When you've got time.
All too often it seems, the store is out of whatever it is that I am looking for. I will add my results as they come in.....
Western Family ( kind of a generic brand), PLAIN--- occasionally produced a slightly grainy yoghurt, but just fine nonetheless. Hard to find because people want yoghurt that tastes like candy, so pretty much ANY unflavored yogurt is a rarity. I do about a 6 hour brew. 7/10
Yoplait PLAIN NONFAT--- I only found this one time and that was enough. Grainy, watery, thin taste even after a 6 hour brew. 5/10
Stoneyfield Farms PLAIN, NONFAT, GREEK STYLE---8 hour brew and still tastes like..... custard. No tang. Thick, smooth, lots of fluid. I only got nonfat because that was all that the store had, and bummed because I made 3 quarts (Blechh!). 5/10.....!! Stop the presses!!.... after a few days in the fridge, the flavor got richer, more complex, but still super smooth. 7-8/10.

=== RECORDS TO PROCESS ===
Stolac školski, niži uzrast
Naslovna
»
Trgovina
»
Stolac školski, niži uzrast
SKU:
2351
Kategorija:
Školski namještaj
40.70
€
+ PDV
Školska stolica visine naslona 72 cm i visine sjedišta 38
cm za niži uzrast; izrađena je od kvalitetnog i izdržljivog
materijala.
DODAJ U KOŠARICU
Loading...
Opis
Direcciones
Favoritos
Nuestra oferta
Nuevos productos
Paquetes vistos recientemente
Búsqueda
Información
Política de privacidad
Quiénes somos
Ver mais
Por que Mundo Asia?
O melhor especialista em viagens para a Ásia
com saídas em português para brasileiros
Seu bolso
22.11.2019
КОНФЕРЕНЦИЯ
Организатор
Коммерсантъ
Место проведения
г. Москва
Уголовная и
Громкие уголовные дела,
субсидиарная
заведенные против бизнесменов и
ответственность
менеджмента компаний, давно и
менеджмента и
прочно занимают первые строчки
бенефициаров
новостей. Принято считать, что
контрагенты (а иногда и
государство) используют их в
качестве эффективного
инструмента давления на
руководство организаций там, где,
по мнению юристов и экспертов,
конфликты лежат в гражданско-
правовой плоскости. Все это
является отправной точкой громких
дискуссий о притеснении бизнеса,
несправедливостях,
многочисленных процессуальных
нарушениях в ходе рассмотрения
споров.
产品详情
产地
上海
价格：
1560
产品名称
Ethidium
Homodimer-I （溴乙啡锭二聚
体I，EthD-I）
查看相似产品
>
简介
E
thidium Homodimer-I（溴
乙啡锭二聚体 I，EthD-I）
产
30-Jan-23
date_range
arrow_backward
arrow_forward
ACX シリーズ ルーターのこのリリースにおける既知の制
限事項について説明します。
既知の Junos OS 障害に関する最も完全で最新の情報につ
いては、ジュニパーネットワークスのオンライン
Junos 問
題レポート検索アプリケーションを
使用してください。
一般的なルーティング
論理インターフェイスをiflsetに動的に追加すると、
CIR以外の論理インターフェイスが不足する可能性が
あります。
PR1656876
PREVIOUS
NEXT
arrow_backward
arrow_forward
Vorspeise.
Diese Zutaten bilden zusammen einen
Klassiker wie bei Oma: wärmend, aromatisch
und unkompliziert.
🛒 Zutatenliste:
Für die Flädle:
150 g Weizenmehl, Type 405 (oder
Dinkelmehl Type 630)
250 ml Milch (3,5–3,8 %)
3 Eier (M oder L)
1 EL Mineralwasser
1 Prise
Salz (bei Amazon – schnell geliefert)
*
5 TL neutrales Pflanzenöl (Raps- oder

=== TASK LIST ===
- 1) Extract the passage of the yogurt review from "Western Family ( kind" up to and including "super smooth. 7-8/10.".
- 2) Put the lines of the records, from the start of the records up to and including the line with "Nuestra oferta", into a Markdown table with the columns Row and Line, omitting any blank lines.
The yogurt review and the records have no connection to each other.

=== OUTPUTS IN ORDER ===
- 1)
Western Family ( kind of a generic brand), PLAIN--- occasionally produced a slightly grainy yoghurt, but just fine nonetheless. Hard to find because people want yoghurt that tastes like candy, so pretty much ANY unflavored yogurt is a rarity. I do about a 6 hour brew. 7/10
Yoplait PLAIN NONFAT--- I only found this one time and that was enough. Grainy, watery, thin taste even after a 6 hour brew. 5/10
Stoneyfield Farms PLAIN, NONFAT, GREEK STYLE---8 hour brew and still tastes like..... custard. No tang. Thick, smooth, lots of fluid. I only got nonfat because that was all that the store had, and bummed because I made 3 quarts (Blechh!). 5/10.....!! Stop the presses!!.... after a few days in the fridge, the flavor got richer, more complex, but still super smooth. 7-8/10.

- 2)
| Row | Line |
|---|---|
| 1 | Stolac školski, niži uzrast |
| 2 | Naslovna |
| 3 | » |
| 4 | Trgovina |
| 5 | » |
| 6 | Stolac školski, niži uzrast |
| 7 | SKU: |
| 8 | 2351 |
| 9 | Kategorija: |
| 10 | Školski namještaj |
| 11 | 40.70 |
| 12 | € |
| 13 | + PDV |
| 14 | Školska stolica visine naslona 72 cm i visine sjedišta 38 |
| 15 | cm za niži uzrast; izrađena je od kvalitetnog i izdržljivog |
| 16 | materijala. |
| 17 | DODAJ U KOŠARICU |
| 18 | Loading... |
| 19 | Opis |
| 20 | Direcciones |
| 21 | Favoritos |
| 22 | Nuestra oferta |